Solubility Equilibria: Solubility Product Expression and Ksp: Quantitative predictions about how much of a given ionic compound will dissolve in water is possible with the solubility product constant, Ksp.
AB(s) ⇌ A+(aq) + B-(aq)
Ksp = [A+][B-]
Calculations Involving Ksp and Solubility: Molar solubility is the number of moles of solute in 1 L of a saturated solution (mol/L). Solubility is the number of grams of solute in 1 L of a saturated solution (g/L). To calculate a compound's molar solubility, construct an equilibrium table with initial concentration values for reactants and products and equilibrium concentrations. Substitute x for unknown variables of change in concentration and solve for x. Convert concentration units from M to mol/L to grams per L.

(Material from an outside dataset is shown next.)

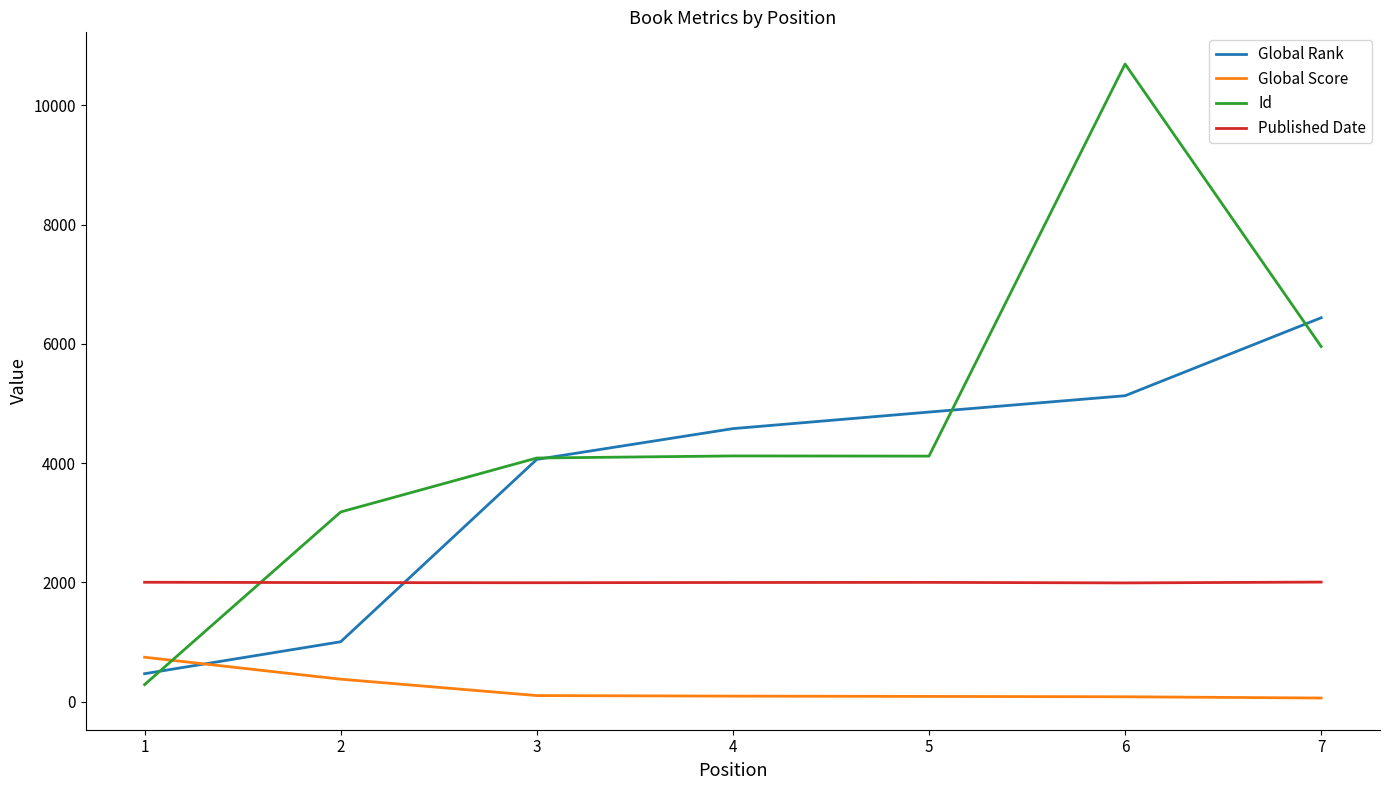

Where is Global Score nearest to the value 401?

2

Predicting Precipitation Reactions: For the dissociation of an ionic solid in water: possible conditions are: (1) solution is unsaturated (2) solution is saturated (3) solution is supersaturated.
Predicting when a precipitate might form: Q< Ksp = no precipitate forms. Q = Ksp = no precipitate forms. Q > Ksp = a precipitate forms. Use Ksp values to determine the concentration of each compound's ions, and use them to determine the value of the reaction quotient, Qsp using the equation. Then compare each reaction quotient with the value of the corresponding Ksp. If the reaction quotient is greater than Ksp, a precipitate will form. If less, a precipitate will not form.
Factors that affect the solubility of ionic compounds: the common ion effect, pH, and the formation of complex ions. The common ion effect is the decrease in solubility of a salt that occurs when a second salt containing a common ion is added to the solution.
The solubilities of salts containing anions that do not hydrolyze are unaffected by pH.
Complex ion formation: A complex ion is an ion containing a central metal cation bonded to one or more molecules or ions.
Fractional precipitation is the separation of mixture based upon the component's solubilities. Some compounds or ions can be separated based on fractional precipitation.
Qualitative analysis involves the principle of selective precipitation and can be used to identify the types of ions present in a solution.